The Elixir ecosystem is very powerful from a learner’s standpoint. One can go to elixir-lang.org, read Programming Phoenix (I haven’t checked out Nerves yet…), and then learn Absinthe or learn Functional Web Development (or even stick with traditional REST).
These books thoroughly cover their technology, effectively getting the reader up to an intermediate-level knowledge. The gap is when one finishes the book. The code-as-you-go project is designed to teach you the tech–hence it optimizes for breadth.
I would suggest some follow-up project guides that allow one to explore certain features in greater depth and apply other knowledge floating around the Elixir ecosystem.
For anyone else who has done a coding bootcamp, they teach predominantly through projects.

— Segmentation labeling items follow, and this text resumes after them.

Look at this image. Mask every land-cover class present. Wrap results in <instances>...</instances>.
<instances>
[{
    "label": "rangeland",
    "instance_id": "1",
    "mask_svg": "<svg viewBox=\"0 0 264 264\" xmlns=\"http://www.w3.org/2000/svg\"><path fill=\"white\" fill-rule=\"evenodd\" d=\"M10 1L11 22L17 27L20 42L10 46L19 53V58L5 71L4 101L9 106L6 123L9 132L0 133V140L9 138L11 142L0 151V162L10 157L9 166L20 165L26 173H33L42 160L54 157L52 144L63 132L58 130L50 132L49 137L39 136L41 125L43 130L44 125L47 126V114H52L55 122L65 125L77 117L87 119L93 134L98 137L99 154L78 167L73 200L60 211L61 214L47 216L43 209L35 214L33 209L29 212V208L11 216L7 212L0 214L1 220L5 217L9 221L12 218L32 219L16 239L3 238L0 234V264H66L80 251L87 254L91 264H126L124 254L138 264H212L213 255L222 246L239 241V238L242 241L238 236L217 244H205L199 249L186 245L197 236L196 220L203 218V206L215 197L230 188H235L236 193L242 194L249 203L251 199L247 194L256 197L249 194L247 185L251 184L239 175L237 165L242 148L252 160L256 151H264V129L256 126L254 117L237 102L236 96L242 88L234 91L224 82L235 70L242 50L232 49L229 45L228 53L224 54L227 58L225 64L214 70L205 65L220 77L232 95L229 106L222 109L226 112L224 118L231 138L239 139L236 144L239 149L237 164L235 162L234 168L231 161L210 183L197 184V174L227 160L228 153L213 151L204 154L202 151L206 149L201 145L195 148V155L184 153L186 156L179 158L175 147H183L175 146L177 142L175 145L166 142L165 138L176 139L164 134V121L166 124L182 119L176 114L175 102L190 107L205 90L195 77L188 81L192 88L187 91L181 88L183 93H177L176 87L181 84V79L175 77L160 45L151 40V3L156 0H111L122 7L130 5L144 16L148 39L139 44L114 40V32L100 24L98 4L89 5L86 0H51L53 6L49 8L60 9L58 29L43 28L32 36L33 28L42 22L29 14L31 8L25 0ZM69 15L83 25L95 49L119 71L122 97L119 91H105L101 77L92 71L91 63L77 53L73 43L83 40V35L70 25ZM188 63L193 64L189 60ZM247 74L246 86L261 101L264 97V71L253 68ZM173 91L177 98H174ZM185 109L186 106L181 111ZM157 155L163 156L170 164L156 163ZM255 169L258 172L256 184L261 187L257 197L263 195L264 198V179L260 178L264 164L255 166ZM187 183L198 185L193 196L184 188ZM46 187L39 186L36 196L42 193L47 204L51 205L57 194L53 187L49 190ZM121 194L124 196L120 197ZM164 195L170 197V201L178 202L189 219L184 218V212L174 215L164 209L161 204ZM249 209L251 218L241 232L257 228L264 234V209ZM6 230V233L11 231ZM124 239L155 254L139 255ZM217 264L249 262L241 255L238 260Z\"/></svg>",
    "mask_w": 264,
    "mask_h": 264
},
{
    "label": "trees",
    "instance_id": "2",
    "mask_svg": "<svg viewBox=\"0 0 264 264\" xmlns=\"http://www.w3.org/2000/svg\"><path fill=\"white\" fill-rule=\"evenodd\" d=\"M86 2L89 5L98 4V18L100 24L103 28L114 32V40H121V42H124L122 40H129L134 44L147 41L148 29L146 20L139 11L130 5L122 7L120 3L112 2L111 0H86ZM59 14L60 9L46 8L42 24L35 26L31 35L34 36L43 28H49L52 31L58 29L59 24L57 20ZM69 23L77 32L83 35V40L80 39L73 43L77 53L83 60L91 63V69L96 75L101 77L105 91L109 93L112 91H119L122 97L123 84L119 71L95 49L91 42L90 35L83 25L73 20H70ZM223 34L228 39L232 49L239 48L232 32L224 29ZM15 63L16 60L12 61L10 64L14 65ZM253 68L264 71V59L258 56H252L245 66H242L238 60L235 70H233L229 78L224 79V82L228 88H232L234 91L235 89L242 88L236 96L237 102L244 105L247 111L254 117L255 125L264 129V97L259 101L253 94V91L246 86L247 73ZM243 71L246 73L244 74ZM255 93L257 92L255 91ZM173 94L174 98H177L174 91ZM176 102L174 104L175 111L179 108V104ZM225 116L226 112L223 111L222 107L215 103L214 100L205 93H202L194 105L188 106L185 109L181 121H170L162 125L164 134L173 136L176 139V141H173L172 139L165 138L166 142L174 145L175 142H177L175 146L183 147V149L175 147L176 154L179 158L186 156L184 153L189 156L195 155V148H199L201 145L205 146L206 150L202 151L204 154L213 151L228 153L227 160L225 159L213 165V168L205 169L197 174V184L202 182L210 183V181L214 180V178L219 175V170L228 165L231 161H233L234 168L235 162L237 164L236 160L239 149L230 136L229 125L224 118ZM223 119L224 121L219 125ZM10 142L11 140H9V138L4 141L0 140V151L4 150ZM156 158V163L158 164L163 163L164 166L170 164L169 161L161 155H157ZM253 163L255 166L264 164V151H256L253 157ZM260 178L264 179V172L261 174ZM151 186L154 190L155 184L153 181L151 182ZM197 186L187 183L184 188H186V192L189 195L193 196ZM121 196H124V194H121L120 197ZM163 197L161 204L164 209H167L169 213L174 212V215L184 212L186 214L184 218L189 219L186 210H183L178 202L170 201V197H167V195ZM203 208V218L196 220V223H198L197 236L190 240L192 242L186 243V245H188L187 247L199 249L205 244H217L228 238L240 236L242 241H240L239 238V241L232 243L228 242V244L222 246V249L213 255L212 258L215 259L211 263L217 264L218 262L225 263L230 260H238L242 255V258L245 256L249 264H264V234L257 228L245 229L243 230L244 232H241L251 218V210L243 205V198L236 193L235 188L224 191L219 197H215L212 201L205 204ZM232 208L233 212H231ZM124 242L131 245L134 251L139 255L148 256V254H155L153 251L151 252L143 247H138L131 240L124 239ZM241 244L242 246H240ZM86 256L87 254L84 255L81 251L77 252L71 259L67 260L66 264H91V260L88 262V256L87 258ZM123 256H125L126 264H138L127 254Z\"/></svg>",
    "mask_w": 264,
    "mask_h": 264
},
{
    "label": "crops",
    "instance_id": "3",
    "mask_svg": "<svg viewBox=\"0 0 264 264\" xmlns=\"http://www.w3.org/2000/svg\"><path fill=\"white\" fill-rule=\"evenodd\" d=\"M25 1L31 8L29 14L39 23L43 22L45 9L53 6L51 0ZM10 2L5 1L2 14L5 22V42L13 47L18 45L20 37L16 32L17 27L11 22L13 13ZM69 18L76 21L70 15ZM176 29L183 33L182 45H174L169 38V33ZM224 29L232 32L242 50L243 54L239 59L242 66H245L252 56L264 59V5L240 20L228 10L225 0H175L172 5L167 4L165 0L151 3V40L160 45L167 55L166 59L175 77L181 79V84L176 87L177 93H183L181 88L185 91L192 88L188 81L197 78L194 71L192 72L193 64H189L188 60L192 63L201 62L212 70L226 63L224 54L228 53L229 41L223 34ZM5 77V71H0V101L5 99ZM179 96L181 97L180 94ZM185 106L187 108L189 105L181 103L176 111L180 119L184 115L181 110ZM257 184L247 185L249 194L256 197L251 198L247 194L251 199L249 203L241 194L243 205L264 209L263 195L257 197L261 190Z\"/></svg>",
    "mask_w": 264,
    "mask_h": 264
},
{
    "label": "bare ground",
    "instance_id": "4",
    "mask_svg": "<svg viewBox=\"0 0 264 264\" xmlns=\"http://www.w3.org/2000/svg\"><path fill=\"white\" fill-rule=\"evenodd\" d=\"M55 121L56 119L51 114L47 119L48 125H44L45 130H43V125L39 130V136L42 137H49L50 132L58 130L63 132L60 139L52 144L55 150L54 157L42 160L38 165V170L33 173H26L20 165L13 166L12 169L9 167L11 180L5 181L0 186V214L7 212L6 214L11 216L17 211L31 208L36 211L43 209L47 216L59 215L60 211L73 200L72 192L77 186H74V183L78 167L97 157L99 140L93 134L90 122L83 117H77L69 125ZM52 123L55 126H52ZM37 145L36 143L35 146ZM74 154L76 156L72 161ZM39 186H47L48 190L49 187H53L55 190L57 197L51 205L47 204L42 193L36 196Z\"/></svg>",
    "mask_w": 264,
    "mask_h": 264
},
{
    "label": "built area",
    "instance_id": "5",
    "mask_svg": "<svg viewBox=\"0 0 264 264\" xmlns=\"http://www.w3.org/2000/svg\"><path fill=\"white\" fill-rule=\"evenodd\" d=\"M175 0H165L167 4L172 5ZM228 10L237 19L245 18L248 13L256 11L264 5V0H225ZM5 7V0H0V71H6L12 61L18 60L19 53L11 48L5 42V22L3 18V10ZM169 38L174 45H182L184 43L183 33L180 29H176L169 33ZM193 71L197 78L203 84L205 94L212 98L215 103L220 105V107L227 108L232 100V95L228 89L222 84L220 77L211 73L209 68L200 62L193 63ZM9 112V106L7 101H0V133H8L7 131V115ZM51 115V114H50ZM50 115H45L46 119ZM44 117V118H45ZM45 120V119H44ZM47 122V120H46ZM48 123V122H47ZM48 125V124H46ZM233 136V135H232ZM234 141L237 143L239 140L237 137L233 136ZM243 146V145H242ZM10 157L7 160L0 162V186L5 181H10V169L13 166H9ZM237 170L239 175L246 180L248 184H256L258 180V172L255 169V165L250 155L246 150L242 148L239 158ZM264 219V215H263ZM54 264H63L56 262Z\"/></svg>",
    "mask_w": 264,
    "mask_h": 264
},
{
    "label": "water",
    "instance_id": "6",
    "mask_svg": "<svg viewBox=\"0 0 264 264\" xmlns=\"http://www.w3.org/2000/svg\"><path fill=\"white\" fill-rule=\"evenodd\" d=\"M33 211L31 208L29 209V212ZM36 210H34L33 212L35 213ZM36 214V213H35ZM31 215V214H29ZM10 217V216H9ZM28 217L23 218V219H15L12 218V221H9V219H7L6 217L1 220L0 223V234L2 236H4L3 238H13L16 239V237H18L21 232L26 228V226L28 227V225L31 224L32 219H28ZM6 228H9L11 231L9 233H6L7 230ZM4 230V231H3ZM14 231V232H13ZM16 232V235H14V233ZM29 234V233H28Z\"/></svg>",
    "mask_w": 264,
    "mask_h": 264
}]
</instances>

You learn a new concept, and then apply it to a project for the rest of the day.
Ready-made project guides are what allow a new Elixir developer to (1) build a portfolio of work, while (2) getting as much learning out of the work one does as possible.
These guides can be as minimal as specs that define an architecture, and then point the user to resources with the instructions to use the technologies (i.e. these authoritative books that already exist).
This class of guides would abstract one’s learning from the book to a new, but similar project, allow one to recognize slight differences between the projects, giving one a sense of what else one can explore from there.
More feature-focused project guides would offer the depth that the authoritative books lack.
In this way, the community can produce significantly more learning resources than just the creators’ books. The book acts as the core, and the guides extend it.